In Khunti’s charged atmosphere, VHP central organizer Milind Parande rocked a major Hindu assembly with revelations: 80 percent of tribal reservations are gobbled up by Christian converts who have shed their native customs, sidelining authentic Adivasi communities.
Delivering the keynote at Sarv Sanatan Samaj’s expansive Virat Hindu Sammelan, Parande dissected demographic dangers. Hindus, he argued, are self-sabotaging as rival populations explode. Globally outnumbered by Islamic and Christian realms, Hindus in India and Nepal must consolidate to preserve identity and traditions.
Parande wove epic tales of endurance: Lord Ram’s vanvas, the Ram Mandir saga fueled by Jharkhand’s village soil offerings. ‘This is our eternal legacy—each must champion it,’ he rallied.

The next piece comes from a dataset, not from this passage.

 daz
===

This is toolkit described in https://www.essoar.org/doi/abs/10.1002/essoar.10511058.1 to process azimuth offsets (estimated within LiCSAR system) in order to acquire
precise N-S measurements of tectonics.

He lambasted the subversion of ST provisions meant for cultural preservation, pinned on missionary influences post-1947. Citing tribal icon Kartik Oraon’s unsuccessful bill against convert quotas, Parande decried the mockery of Hindu benevolence.

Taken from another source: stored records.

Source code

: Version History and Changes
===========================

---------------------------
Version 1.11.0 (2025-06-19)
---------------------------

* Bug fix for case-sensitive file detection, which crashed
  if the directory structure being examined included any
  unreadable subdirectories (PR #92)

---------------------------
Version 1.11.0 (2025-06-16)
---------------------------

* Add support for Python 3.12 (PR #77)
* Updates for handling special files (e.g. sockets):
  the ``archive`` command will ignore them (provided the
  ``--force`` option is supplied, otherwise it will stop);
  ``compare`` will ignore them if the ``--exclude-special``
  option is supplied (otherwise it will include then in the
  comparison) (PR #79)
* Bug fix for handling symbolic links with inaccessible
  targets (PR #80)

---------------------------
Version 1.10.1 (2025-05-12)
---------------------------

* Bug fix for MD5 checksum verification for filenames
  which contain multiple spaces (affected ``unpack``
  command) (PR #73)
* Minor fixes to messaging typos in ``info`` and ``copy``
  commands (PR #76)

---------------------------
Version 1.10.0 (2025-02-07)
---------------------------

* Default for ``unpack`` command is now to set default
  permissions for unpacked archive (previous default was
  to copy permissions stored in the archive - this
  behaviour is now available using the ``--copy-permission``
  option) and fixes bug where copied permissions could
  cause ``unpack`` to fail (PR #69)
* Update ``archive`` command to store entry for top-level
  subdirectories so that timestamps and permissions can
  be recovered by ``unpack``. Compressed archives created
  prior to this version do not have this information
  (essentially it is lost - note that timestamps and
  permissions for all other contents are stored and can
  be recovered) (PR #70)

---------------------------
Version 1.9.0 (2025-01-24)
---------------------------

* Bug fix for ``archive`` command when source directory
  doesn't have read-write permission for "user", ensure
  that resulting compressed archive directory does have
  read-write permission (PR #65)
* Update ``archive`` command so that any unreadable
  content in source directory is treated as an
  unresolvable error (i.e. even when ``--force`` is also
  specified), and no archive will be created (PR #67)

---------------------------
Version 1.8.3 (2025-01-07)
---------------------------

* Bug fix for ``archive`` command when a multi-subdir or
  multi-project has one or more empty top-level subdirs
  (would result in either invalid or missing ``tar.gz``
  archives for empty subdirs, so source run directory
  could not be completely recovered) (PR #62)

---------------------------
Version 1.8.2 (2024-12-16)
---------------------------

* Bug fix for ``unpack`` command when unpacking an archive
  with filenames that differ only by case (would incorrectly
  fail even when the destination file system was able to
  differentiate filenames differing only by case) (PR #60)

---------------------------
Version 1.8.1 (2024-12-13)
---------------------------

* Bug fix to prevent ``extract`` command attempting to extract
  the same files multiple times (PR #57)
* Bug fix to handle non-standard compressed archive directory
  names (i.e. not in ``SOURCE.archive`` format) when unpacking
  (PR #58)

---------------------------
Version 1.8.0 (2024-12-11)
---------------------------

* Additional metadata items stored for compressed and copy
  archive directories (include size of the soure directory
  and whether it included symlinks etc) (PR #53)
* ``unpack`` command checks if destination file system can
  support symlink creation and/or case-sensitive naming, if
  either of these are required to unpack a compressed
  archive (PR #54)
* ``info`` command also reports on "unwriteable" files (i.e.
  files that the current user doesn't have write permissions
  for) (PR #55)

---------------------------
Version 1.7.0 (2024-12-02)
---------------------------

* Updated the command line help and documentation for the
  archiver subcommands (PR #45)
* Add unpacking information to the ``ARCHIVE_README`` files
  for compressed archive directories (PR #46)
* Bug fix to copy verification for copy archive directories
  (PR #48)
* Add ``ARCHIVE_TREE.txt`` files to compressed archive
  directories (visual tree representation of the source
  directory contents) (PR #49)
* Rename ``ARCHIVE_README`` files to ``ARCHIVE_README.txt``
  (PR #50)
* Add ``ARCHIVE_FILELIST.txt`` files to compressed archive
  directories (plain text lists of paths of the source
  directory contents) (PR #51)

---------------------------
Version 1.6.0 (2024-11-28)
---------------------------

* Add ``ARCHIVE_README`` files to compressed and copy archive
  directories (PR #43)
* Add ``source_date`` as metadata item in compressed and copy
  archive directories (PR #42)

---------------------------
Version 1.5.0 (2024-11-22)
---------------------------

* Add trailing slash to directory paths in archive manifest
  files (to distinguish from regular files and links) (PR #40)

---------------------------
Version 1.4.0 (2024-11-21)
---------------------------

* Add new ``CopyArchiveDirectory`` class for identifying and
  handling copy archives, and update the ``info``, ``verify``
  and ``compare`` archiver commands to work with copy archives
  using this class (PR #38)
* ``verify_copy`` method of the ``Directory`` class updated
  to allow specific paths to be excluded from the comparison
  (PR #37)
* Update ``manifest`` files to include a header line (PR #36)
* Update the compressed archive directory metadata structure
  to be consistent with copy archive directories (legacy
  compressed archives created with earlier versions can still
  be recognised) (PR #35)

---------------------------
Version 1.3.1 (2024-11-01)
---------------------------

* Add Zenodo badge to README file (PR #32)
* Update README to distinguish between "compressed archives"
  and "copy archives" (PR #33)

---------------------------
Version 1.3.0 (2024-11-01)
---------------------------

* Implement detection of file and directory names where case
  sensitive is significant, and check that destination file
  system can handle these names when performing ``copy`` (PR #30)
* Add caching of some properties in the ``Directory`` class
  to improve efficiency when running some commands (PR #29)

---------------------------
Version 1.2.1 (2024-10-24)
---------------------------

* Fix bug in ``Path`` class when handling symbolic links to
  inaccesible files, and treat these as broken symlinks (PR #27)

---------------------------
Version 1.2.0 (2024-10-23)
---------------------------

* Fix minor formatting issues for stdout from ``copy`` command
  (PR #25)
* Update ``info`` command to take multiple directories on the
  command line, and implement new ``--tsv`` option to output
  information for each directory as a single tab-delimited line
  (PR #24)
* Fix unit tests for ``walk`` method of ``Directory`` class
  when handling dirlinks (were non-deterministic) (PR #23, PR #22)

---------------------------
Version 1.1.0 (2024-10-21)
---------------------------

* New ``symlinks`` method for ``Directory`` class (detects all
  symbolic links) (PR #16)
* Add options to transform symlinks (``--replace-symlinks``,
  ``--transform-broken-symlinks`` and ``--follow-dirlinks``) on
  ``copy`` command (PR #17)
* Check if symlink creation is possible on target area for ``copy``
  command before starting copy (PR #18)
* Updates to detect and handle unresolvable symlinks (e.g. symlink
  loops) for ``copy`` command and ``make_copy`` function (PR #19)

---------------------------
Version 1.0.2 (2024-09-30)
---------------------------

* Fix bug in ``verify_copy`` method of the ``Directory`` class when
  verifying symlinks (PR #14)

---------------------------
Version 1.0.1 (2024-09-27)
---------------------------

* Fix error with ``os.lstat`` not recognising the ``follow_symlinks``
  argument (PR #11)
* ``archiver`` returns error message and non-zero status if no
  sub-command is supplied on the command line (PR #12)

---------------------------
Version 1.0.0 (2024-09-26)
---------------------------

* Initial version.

RSS’s Gopal Sharma took the stage, chronicling invasions that gutted temples and morale, exacerbated by societal drift into individualism. RSS, born Vijayadashami 1925, nears its 100-year landmark, embodying dedicated nation-building. ‘Hindus are the land’s true originals,’ he proclaimed, decrying constitution-defiers and invaders’ caste rifts. With unity, he said, Hindus can repel fragmentation. The gathering swelled with VHP activists, Vanvasi Kalyan reps, and rural masses like Vinod Jaiswal and Poonam Bhengra.